家を出ようとしたところで、カヤとぶつかりそうになった。
ナウラは慌てて後ずさると、お帰り、と声を掛ける。
いつもなら嬉しそうに、ただいまと答えるのに、今日のカヤは違った。
「おまえに、客だ」
見た目は普通でも、機嫌が悪いのがわかる。
第一、客とは誰だろう。郷(さと)の人を客とは言わないし、郷以外の人間がナウラに会いにくることなどあり得ない。
ナウラは不思議そうに顔だけ出すと、カヤの向こうに立つ人の姿を見た。
始めは誰だかわからなかった。
相手は、自分の顔を見て、驚きの表情のまま固まっている。
白髪交じりで、男ぶりはいい。優しい顔つきに似合わず、鍛えられた身体は、狩りに明け暮れていることを物語っている。
『狩り』。その言葉で、ナウラの頭に、ある人物の名が甦った。
「…シュ、ウ?」
確かにシュウが年を取ったらこんな感じになるだろう。
けれど、どうしてもその姿が現実のものには思えなかった。
「…本当に、シュウ?」
互いの顔をみつめたまま、微動だにしない2人を見て、カヤがナウラの頭をぽんぽんと叩く。
「シュウだよ」
そう言って、カヤは郷の中へと消えていった。
シュウが、うめくような声を絞り出して言った。
「チィ、だよな…」
目の前の光景がいまだ信じられないように、呆然としている。
「どうして、少しも変わらないんだ…」
その言葉に、ようやくナウラは、おばばの言葉を思い出す。
『長命の者は、姿形が何十年も変わらない。そんな姿を、皆が受け入れられると思うか?』
目の前にいるシュウの姿は、別れてから長い時が経っているのだと、そう言っている。
けれど、ナウラには、どうしてもそれを信じることができなかった。
「…あれから、何年、経ってるの?」
声が震えている。
ナウラも信じ難い思いをしているのだと気付いたシュウの方が、立ち直りは早かった。
そうか、と呟くと、ナウラに近付き、片時も忘れたことのない愛しい顔をみつめた。
「チィと別れてから、28年経つ」
「28、年…?」
そんなにも時が経っているのだろうか。
シュウの髪に白髪が交じり、筋肉がしっかりとついた堂々とした姿へと変化させる程、長い年月が。
まるで、回りの時間だけが過ぎていって、自分はそこから置いてけぼりにされたような、そんな感じがナウラにはした。

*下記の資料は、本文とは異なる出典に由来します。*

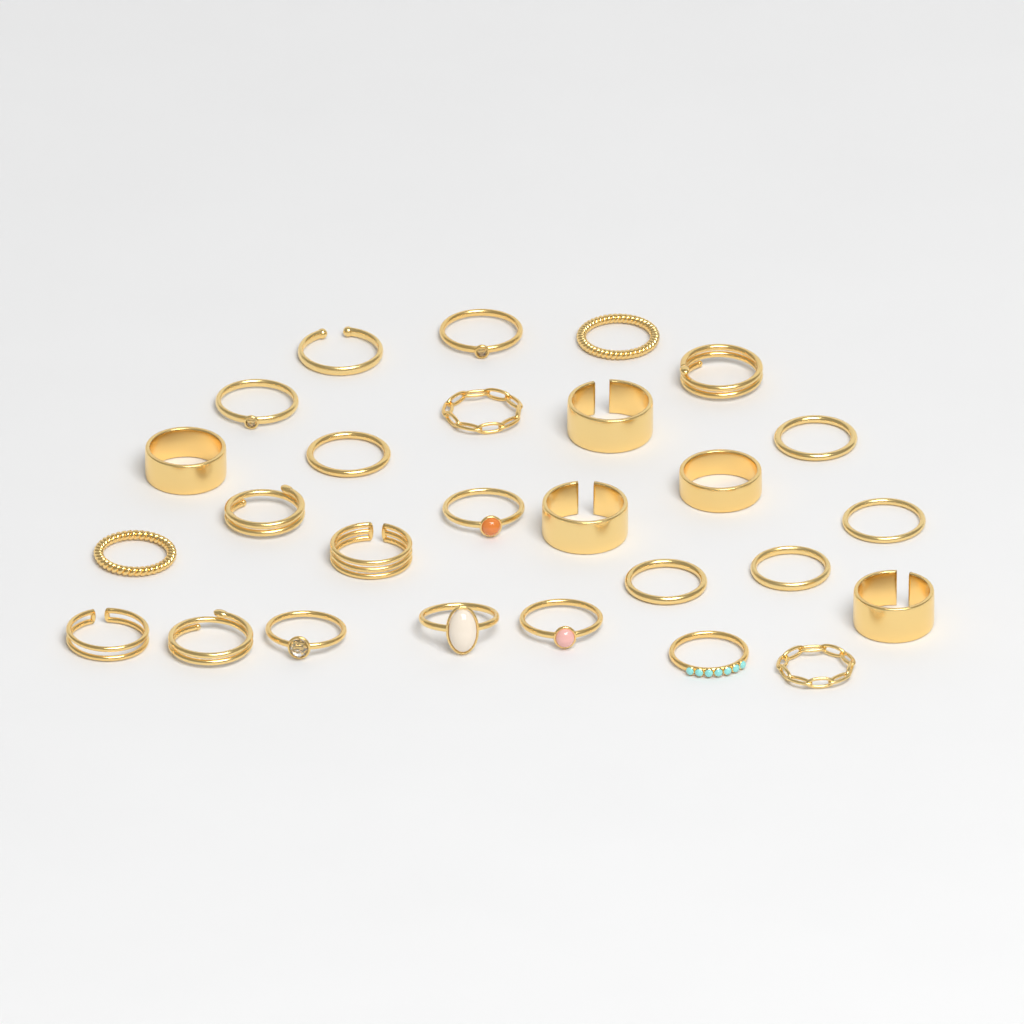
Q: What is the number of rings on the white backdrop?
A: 27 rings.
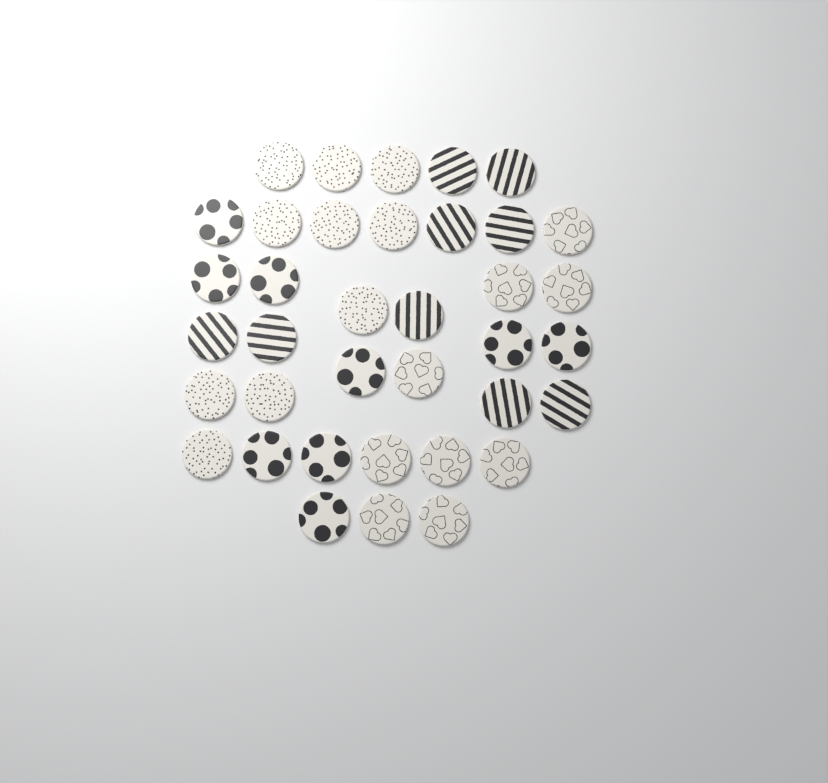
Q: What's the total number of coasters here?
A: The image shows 37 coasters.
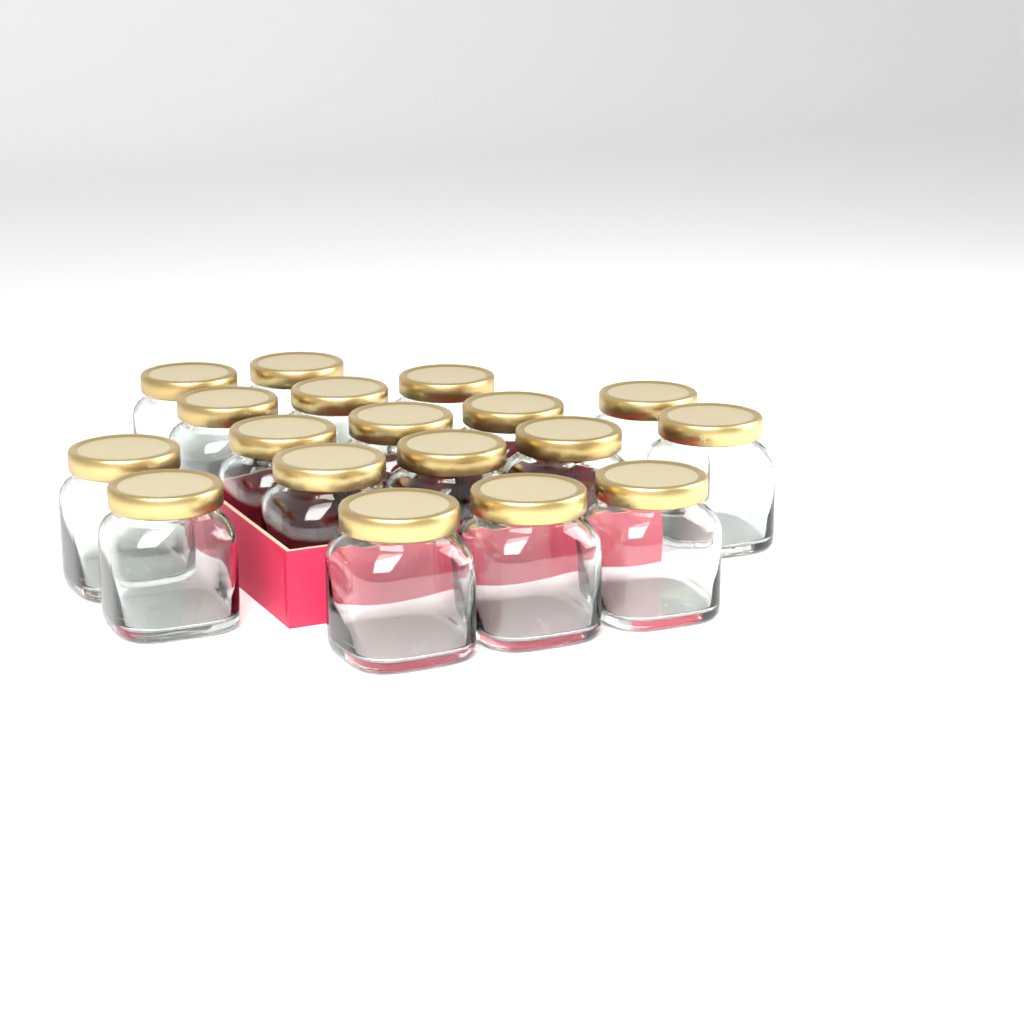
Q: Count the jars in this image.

困ったような顔をして、シュウがナウラの頬に手を伸ばす。
「おばばが駄目だって言う筈だ」
懐かしいシュウの手。少しごつごつとしてしまったけれど、優しく撫でてくれるそのぬくもりは変わらない。
自分をみつめてくれる熱い瞳も、あの頃のまま。
ようやくナウラは、目の前にいるのが本当にシュウなのだと、理解することができた。
懐かしいその瞳をじっと見上げて、大きな手のひらに、自分の手を重ねる。その手を、シュウはそっと握りしめた。
「…おばばが、なんて言ったの?」
愛おしそうに目を細めると、シュウは答えた。
「チィに、名問いの儀式をしたいって言ったら、おばばにそれだけは駄目だと言われたんだ。こういうことだったとはな…」
あの時、シュウは、2人で集落を出ようと言ってくれた。
けれど、チィはその言葉に頷くことはできなかった。力を持つ者は流れる時間が違うため、普通の人間とは一緒に暮らせないと、おばばから言われたからだ。
その時の、傷付いたシュウの顔を、今も忘れてはいない。
あの頃の不安な気持ちや、淋しく辛い思いが甦る。
ナウラは、苦しげに眉をひそめた。
そんなナウラの眉間に、シュウはそっと口づけた。
「気にするな。おまえのせいじゃない。俺なんかより、おまえの方がずっと辛かったんだな。悪かった」
2人は、互いに手を伸ばして抱き合った。
「あのまま暮らしていたら、ずっとシュウと一緒にいた。シュウは、私にとって特別な男だから」
「あぁ。俺もだ」
2人の顔が近付き、互いの唇が触れ合う。
長い時を埋めるかのように。
2人の間を分かつ、深い隔たりをもどかしく思いながら。
互いの唇を求めて、口づけは深くなっていった。